Ask Claude Code to explain how to integrate your specific parser (tree-sitter, ANTLR, etc.) into this pattern.

Implementing Code Completion

Code completion is often the most visible LSP feature. Here’s a practical approach:

export class CompletionProvider {
  provideCompletions(
    uri: string,
    position: Position
  ): CompletionItem[] {
    const doc = this.docManager.getDocument(uri);
    if (!doc) return [];

    const line = doc.getLine(position.line);
    const prefix = this.getWordPrefix(line, position.character);
    
    // Get completions from your language's analysis
    const symbols = this.symbolIndex.getSymbols(prefix);
    
    return symbols.map(symbol => ({
      label: symbol.name,
      kind: this.mapSymbolKind(symbol.kind),
      detail: symbol.detail,
      documentation: symbol.documentation,
      insertText: this.getInsertText(symbol),
    }));
  }

  private getWordPrefix(line: string, char: number): string {
    let start = char;
    while (start > 0 && /[a-zA-Z0-9_]/.test(line[start - 1])) {
      start--;
    }
    return line.substring(start, char);
  }
}

Claude Code can help you integrate this with your language’s type system and generate context-aware completions.

Testing Your LSP Server

Testing is crucial for LSP servers since they bridge multiple systems. Claude Code can help you write integration tests:

import { describe, it } from 'mocha';
import { LSPClient } from './test-utils/lsp-client';

describe('LSP Server', () => {
  let client: LSPClient;

  beforeEach(async () => {
    client = await LSPClient.start();
  });

  afterEach(async () => {
    await client.stop();
  });

  it('should respond to initialize request', async () => {
    const result = await client.sendRequest('initialize', {
      processId: process.pid,
      rootUri: '/test-project',
      capabilities: {}
    });
    
    expect(result.capabilities.completionProvider).to.not.be.undefined;
    expect(result.capabilities.definitionProvider).to.not.be.undefined;
  });

  it('should provide completions', async () => {
    await client.openDocument('test.lang', 'func myFunc', 1);
    const completions = await client.sendRequest('textDocument/completion', {
      textDocument: { uri: 'test.lang' },
      position: { line: 0, character: 5 }
    });
    
    expect(completions).to.not.be.empty;
  });
});

Run tests with npm test to verify your implementation before editor integration.
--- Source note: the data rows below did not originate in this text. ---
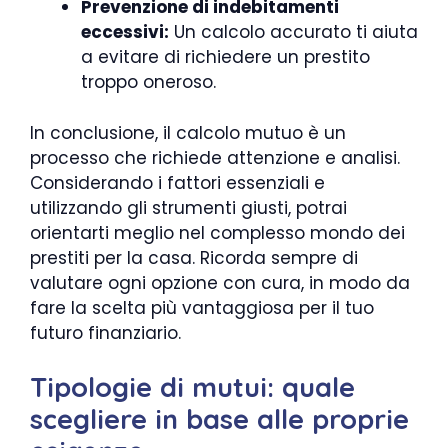
Prevenzione di indebitamenti
eccessivi:
Un calcolo accurato ti aiuta
a evitare di richiedere un prestito
troppo oneroso.
In conclusione, il calcolo mutuo è un
processo che richiede attenzione e analisi.
Considerando i fattori essenziali e
utilizzando gli strumenti giusti, potrai
orientarti meglio nel complesso mondo dei
prestiti per la casa. Ricorda sempre di
valutare ogni opzione con cura, in modo da
fare la scelta più vantaggiosa per il tuo
futuro finanziario.
Tipologie di mutui: quale
scegliere in base alle proprie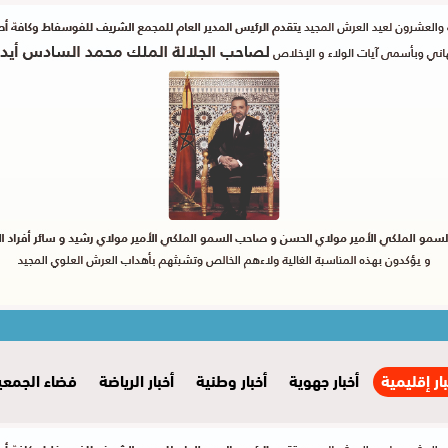
بار إقليمية
أخبار جهوية
أخبار وطنية
أخبار الرياضة
فضاء الجمعي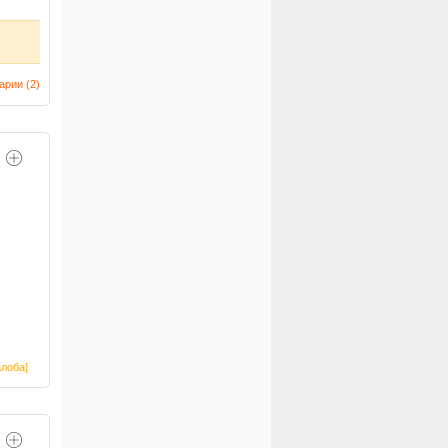
арии (
2
)
лоба]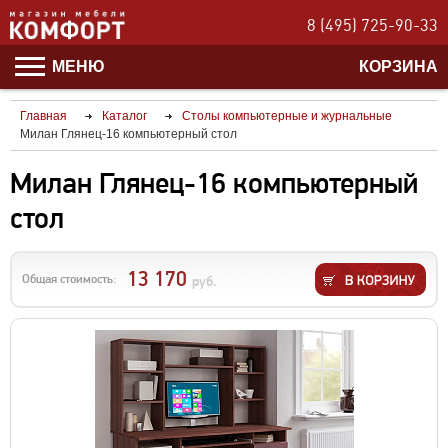
8 (495) 725-90-33
МЕНЮ
КОРЗИНА
Главная
Каталог
Столы компьютерные и журнальные
Милан Глянец-16 компьютерный стол
Милан Глянец-16 компьютерный
стол
13 170
Общая стоимость:
руб.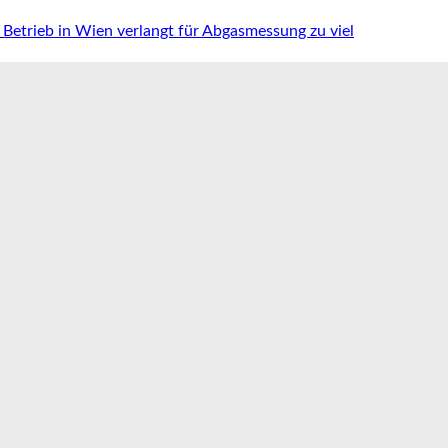
Betrieb in Wien verlangt für Abgasmessung zu viel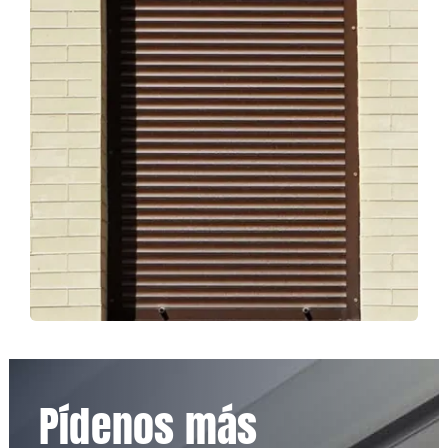
Pídenos más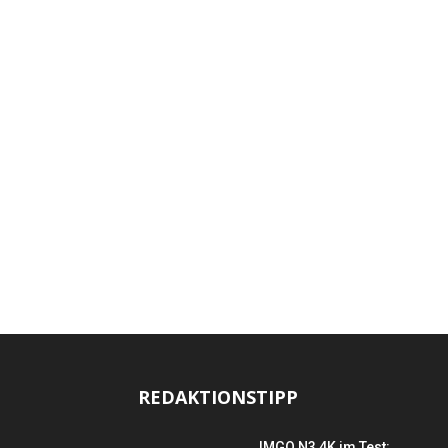
REDAKTIONSTIPP
JMGO N3 4K im Test: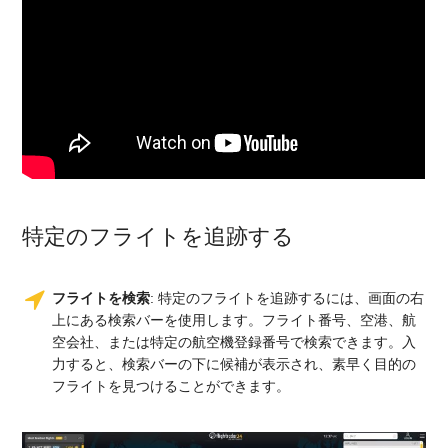
特定のフライトを追跡する
フライトを検索
: 特定のフライトを追跡するには、画面の右
上にある検索バーを使用します。フライト番号、空港、航
空会社、または特定の航空機登録番号で検索できます。入
力すると、検索バーの下に候補が表示され、素早く目的の
フライトを見つけることができます。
Best Practices for LSP Development

Based on implementing multiple language servers, here are key recommendations:

1. Start with document sync and diagnostics - Get the basic notification flow working first before tackling complex features.

2. Separate parsing from serving - Keep your language parser independent from the LSP layer for easier testing.
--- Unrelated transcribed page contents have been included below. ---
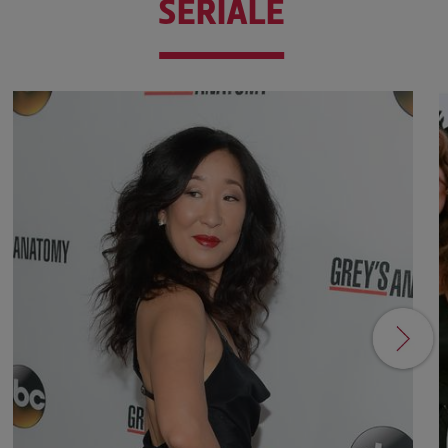
SERIALE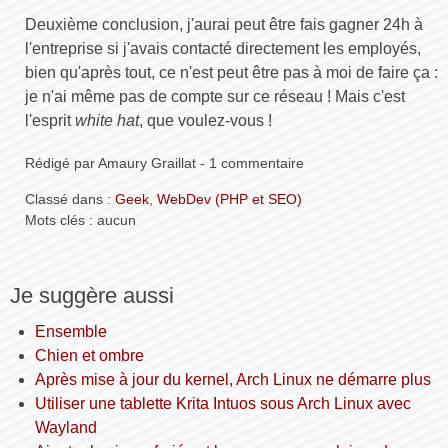
Deuxième conclusion, j'aurai peut être fais gagner 24h à
l'entreprise si j'avais contacté directement les employés,
bien qu'après tout, ce n'est peut être pas à moi de faire ça :
je n'ai même pas de compte sur ce réseau ! Mais c'est
l'esprit
white hat
, que voulez-vous !
Rédigé par Amaury Graillat - 1 commentaire
Classé dans :
Geek
,
WebDev (PHP et SEO)
Mots clés : aucun
Je suggère aussi
Ensemble
Chien et ombre
Après mise à jour du kernel, Arch Linux ne démarre plus
Utiliser une tablette Krita Intuos sous Arch Linux avec
Wayland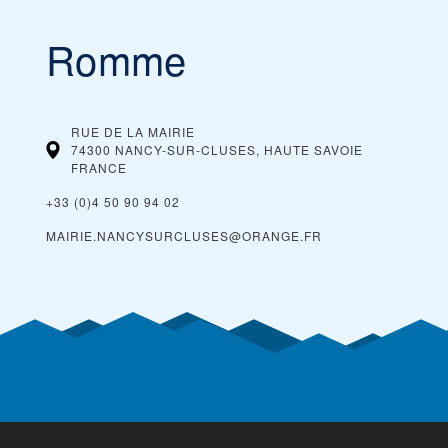
Romme
RUE DE LA MAIRIE
74300 NANCY-SUR-CLUSES, HAUTE SAVOIE
FRANCE
+33 (0)4 50 90 94 02
MAIRIE.NANCYSURCLUSES@ORANGE.FR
3. Cache aggressively - Re-parsing on every request kills performance. Update caches incrementally on document changes.

4. Handle cancellation - Long-running operations should check for cancellation tokens from the client.

5. Log comprehensively - LSP errors are hard to debug without detailed logs of requests and responses.

Claude Code excels at helping you implement each of these practices iteratively.

Conclusion

Implementing an LSP server becomes significantly more manageable with Claude Code guiding the process. By following this workflow—scaffolding the project, implementing core handlers incrementally, and testing continuously—you can build production-ready language servers in a fraction of the traditional time.

The key is treating Claude Code as a pair programmer who understands the LSP specification deeply and can explain complex patterns while generating working code. Invoke your implementation skill early and often, and you’ll have a robust language server that provides excellent editor integration for your target language.